Thomas Rutledge, Ph.D., of VA San Diego Healthcare System and
colleagues, who did both studies, found that women who had more social
contacts and saw them more often also had lower blood glucose and blood
pressure levels, lower rates of smoking and other factors that reduced
their risk for coronary disease. Women with larger social networks also
showed fewer signs of artery blockage during the four-year study.

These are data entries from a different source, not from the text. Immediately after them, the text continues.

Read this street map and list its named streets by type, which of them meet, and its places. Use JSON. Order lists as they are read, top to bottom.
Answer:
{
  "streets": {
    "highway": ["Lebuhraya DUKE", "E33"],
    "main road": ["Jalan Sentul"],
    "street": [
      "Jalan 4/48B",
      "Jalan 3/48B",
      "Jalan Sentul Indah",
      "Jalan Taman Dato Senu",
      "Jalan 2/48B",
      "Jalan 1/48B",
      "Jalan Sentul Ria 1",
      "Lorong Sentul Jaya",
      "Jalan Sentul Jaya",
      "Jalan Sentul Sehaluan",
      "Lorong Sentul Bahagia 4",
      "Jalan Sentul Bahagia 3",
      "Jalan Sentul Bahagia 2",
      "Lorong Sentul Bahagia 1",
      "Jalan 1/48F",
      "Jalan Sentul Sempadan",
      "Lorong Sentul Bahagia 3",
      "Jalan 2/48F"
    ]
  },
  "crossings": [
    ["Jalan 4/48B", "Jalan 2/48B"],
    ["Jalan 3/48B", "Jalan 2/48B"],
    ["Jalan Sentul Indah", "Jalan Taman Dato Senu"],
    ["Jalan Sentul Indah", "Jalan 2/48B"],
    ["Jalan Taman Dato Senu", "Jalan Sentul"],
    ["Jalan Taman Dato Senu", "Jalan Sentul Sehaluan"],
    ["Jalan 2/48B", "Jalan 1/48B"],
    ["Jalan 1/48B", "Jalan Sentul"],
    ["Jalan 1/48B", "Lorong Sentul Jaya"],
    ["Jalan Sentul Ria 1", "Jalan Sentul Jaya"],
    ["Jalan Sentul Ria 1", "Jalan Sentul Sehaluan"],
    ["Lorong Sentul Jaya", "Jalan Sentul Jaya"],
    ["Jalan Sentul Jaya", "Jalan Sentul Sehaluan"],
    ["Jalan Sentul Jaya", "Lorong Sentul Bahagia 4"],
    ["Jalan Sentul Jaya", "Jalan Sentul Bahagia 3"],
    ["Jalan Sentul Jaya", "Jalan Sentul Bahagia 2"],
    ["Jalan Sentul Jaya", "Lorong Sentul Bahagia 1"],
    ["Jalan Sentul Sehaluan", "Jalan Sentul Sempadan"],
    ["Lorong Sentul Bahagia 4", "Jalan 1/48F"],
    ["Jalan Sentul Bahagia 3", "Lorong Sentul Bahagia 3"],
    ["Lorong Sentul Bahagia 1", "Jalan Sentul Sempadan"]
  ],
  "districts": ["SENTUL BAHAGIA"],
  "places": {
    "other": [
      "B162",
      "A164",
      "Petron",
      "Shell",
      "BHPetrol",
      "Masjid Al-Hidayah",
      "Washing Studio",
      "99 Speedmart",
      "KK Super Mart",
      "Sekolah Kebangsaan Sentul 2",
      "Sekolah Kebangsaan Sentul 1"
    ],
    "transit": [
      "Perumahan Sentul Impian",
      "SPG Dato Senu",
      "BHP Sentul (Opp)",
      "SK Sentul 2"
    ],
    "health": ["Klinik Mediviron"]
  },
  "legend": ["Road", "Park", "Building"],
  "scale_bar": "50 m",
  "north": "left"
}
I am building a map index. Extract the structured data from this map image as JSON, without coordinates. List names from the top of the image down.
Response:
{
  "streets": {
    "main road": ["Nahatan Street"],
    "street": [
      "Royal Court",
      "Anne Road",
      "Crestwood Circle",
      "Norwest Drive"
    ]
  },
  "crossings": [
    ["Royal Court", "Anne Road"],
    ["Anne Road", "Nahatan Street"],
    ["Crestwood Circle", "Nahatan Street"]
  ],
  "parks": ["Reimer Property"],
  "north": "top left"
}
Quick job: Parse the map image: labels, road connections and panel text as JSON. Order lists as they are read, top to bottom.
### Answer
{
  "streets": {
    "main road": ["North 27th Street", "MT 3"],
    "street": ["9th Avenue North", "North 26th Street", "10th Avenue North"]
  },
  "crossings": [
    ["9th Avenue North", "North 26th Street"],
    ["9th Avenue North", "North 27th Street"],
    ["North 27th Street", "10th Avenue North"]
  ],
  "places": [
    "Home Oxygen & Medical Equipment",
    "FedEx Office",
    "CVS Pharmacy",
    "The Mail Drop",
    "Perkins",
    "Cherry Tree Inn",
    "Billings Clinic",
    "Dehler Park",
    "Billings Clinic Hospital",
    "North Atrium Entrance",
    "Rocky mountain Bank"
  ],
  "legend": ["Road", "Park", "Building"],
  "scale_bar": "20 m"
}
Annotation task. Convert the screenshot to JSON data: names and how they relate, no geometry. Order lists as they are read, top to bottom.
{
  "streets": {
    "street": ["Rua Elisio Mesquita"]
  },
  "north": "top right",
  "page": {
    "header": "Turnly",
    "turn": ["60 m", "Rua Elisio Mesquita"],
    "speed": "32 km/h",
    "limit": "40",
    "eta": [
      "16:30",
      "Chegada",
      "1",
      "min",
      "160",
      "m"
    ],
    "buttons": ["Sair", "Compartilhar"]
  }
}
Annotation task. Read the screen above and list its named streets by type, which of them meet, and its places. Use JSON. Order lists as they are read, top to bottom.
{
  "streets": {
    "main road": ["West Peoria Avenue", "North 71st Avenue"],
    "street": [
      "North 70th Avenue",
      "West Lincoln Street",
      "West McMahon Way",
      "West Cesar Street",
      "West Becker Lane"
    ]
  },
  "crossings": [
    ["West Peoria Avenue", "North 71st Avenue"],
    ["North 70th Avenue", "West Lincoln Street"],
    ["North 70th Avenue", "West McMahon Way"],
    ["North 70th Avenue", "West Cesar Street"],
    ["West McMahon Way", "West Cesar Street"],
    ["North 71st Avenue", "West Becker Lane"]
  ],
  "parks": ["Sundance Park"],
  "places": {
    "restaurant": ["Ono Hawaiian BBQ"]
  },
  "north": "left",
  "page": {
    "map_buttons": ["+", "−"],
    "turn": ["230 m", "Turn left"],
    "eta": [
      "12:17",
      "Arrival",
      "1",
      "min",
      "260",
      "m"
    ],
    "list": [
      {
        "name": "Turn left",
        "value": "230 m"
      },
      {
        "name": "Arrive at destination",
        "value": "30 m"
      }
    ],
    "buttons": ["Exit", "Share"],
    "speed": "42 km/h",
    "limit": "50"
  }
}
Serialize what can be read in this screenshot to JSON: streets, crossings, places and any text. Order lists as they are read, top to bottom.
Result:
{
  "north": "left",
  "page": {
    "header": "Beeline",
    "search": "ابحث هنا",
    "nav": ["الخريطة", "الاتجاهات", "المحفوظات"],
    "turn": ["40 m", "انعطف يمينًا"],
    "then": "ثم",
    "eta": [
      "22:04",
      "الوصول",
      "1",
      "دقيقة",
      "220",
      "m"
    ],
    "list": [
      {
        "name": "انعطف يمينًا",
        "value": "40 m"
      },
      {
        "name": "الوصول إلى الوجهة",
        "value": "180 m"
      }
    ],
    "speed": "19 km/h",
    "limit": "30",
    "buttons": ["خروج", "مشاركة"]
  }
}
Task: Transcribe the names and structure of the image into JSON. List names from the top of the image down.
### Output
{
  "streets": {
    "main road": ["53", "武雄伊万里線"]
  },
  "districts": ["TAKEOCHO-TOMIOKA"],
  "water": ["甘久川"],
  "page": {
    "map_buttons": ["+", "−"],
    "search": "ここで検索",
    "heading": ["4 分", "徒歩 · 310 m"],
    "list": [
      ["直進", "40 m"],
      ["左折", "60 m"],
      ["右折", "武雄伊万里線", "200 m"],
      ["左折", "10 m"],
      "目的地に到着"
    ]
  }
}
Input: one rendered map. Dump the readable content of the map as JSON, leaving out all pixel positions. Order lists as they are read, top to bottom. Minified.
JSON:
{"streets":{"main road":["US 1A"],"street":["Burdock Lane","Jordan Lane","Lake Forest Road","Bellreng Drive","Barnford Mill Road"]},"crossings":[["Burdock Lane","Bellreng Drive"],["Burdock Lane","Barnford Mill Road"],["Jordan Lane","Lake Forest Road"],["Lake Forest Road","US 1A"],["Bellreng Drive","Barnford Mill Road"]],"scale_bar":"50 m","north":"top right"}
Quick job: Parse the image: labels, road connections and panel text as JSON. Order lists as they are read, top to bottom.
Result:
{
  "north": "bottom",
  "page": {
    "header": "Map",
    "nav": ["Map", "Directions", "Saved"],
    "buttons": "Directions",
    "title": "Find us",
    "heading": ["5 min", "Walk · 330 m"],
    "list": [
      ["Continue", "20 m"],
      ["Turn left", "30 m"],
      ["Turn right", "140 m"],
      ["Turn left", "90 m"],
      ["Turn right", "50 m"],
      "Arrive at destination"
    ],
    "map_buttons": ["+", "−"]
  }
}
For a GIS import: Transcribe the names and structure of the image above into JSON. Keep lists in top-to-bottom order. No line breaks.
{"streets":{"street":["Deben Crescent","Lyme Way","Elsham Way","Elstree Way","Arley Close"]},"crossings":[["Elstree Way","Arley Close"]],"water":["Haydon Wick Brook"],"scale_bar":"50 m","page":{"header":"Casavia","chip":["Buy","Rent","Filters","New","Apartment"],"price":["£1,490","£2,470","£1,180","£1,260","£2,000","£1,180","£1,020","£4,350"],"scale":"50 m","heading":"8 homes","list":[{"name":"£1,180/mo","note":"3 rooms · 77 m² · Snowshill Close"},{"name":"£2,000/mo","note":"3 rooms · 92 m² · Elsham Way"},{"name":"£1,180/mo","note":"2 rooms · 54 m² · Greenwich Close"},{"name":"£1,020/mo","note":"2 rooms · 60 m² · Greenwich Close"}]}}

The overall magnitude of the social network effect
rivaled or exceeded that of more commonly considered biomedical risk
factors including smoking, diabetes and hypertension histories,
Rutledge and colleagues say.
However, social isolations effect on heart health
might have more to do with differences in income than anything else, the
researchers concluded. In their study of 503 older women, Rutledge and
colleagues found that annual income was statistically more important
than social network size for predicting coronary disease death rates.
Women with small social networks were also much more likely to make less
than $20,000 a year, they discovered.
Although the findings point to a link between
social isolation and low incomes, it would be unwarranted from these
results to suggest that the solution to social isolation consists of
financial handouts, Rutledge and colleagues say.
In fact, they say, coronary disease and its
disabling effects could be keeping women from making money and friends.
For this reason, interventions that improve
quality of life or symptom severity may enable women to pursue
vocational or social relationships to a greater degree, they say.
In a 2003 study of women age 65 and older, Rutledge
and colleagues found that women with larger social networks were less
likely to die at a certain age than those with smaller social networks.
The current study was supported by the National
Heart, Lung, and Blood Institute, the National Center for Research
Resources, the Gustavus and Louis Pfeiffer Research Foundation, The
Womens Guild, Cedars-Sinai Medical Center, the Ladies Hospital Aid
Society of Western Pennsylvania, and QMED Inc.